If intermolecular water, "O", of a Platinum Group Element Hydroxy Acid (e.g., H2[Pt(("O")OH)6]) is dehydrated, the residual anhydrous complex (H2Pt(OH)6) is extremely unstable;
for the hydroxide, OH", is separated from the cation, H+, only by the very metal, which serves as a catalyst in combing hydrogen with oxygen. This creates the potential for spontaneous combustion, possibly, even an explosion, if such molecules are in significant amounts and concentrations.
(The public recognition of this fact may yet provide a scientific explanation and verification for, heretofore, questionable accounts of spontaneous combustion, even spontaneous human combustion; cf., Section 4.1.2.) 3.2Ø Electra-Extraction By Electrolysis.
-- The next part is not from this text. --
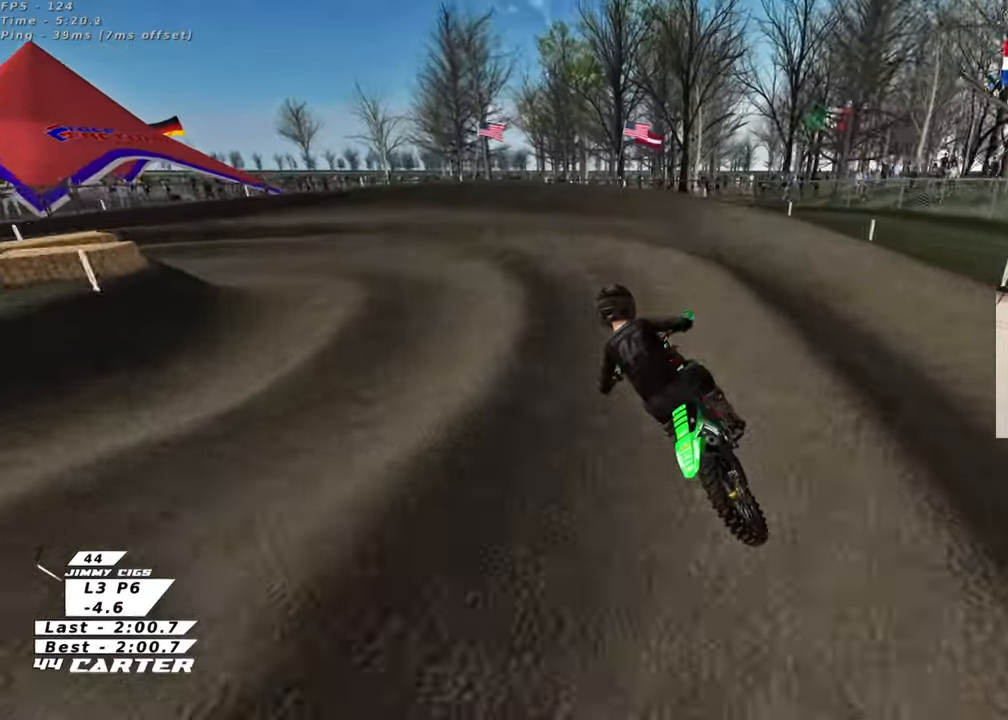
{"buttons": ["L2"], "left_stick": "up-left", "right_stick": "center", "events": [[33, "X", "up"], [133, "L2", "down"], [167, "X", "down"], [167, "left_stick", "left"], [267, "X", "up"], [400, "left_stick", "up-left"]]}
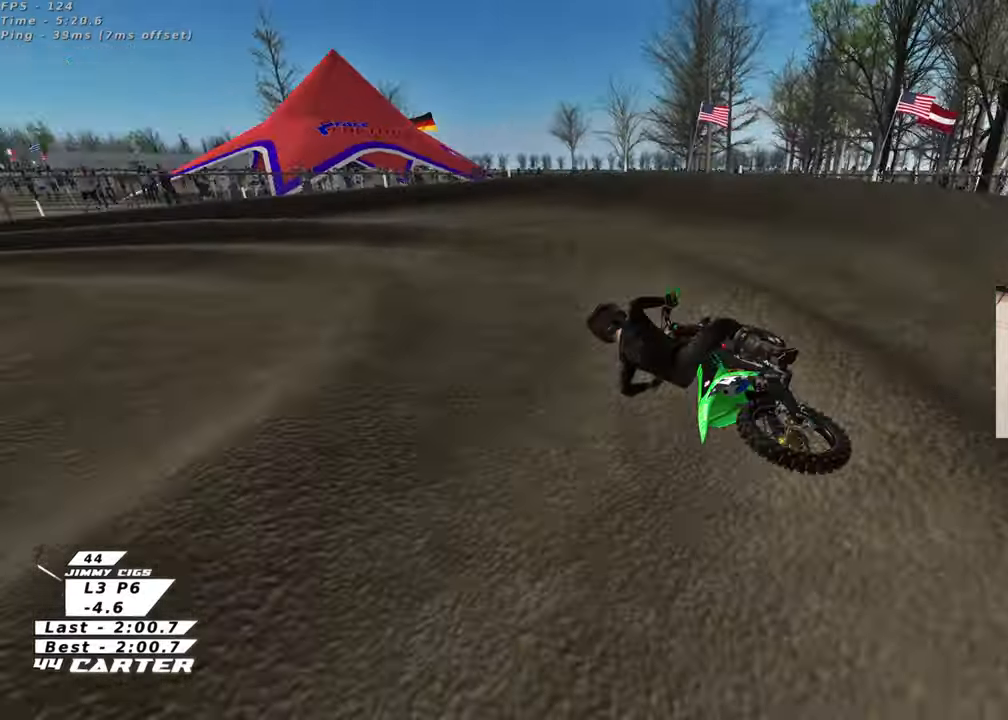
{"buttons": [], "left_stick": "up-left", "right_stick": "center", "events": [[50, "L2", "up"], [167, "left_stick", "center"], [233, "A", "down"], [267, "left_stick", "up-right"], [400, "A", "up"], [467, "left_stick", "up-left"]]}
3.2.1. Electrolytic Options.
Several options are available, depending on personal preference, the various constituents of ore, and unique chemical characteristics of various groups of metals, which are to be extracted:
1. Extraction before or after a physical separation of liquid Hydroxy Acids from solid gangue, provided that extracts at electrodes are recovered and not re-assimilated with the gangue.
2. Extraction from a neutral solution of an electrolyte.
3. Extraction from a slightly alkali electrolyte.
4. Extraction from a slightly acidic electrolyte.
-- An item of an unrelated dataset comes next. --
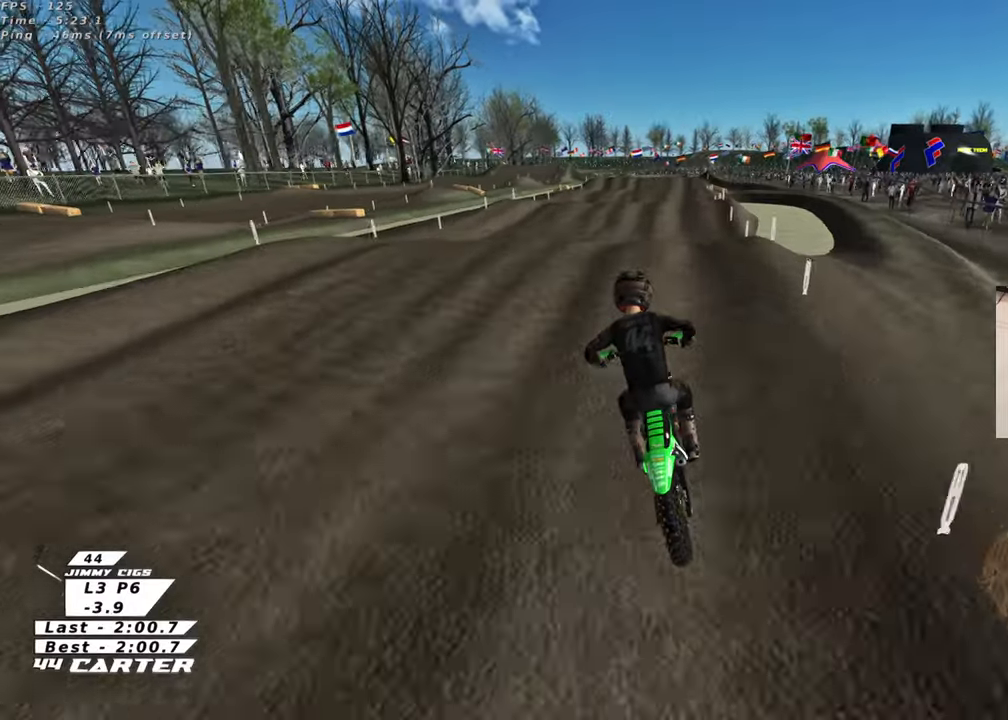
{"buttons": [], "left_stick": "center", "right_stick": "center", "events": [[50, "left_stick", "center"], [133, "left_stick", "down"], [217, "A", "down"], [383, "A", "up"], [483, "left_stick", "center"]]}
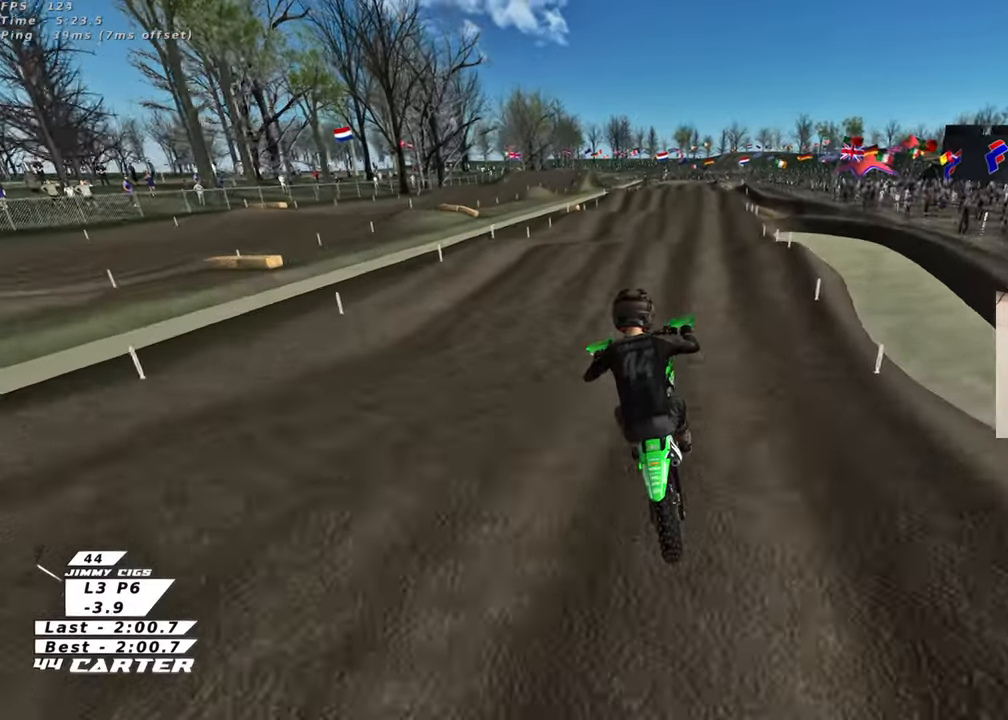
{"buttons": [], "left_stick": "up", "right_stick": "center", "events": [[117, "left_stick", "right"], [167, "X", "down"], [250, "left_stick", "up"], [317, "X", "up"]]}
5. Extraction at a negatively charged electrode in a Direct Current circuit.
(cf., Formula, Section 3.4.5.a.) 6. Extraction at a positively charged electrode in a Direct Current circuit.
(cf., Formulae, Section 3.4.5.b.) 7. Extraction at both electrodes in a Direct Current circuit. (cf., Formulae, Section 3.4.5.c.) 8. Extraction at both electrodes in an Alternating Current circuit (cf., Formulae, Section 3.4.5.c.).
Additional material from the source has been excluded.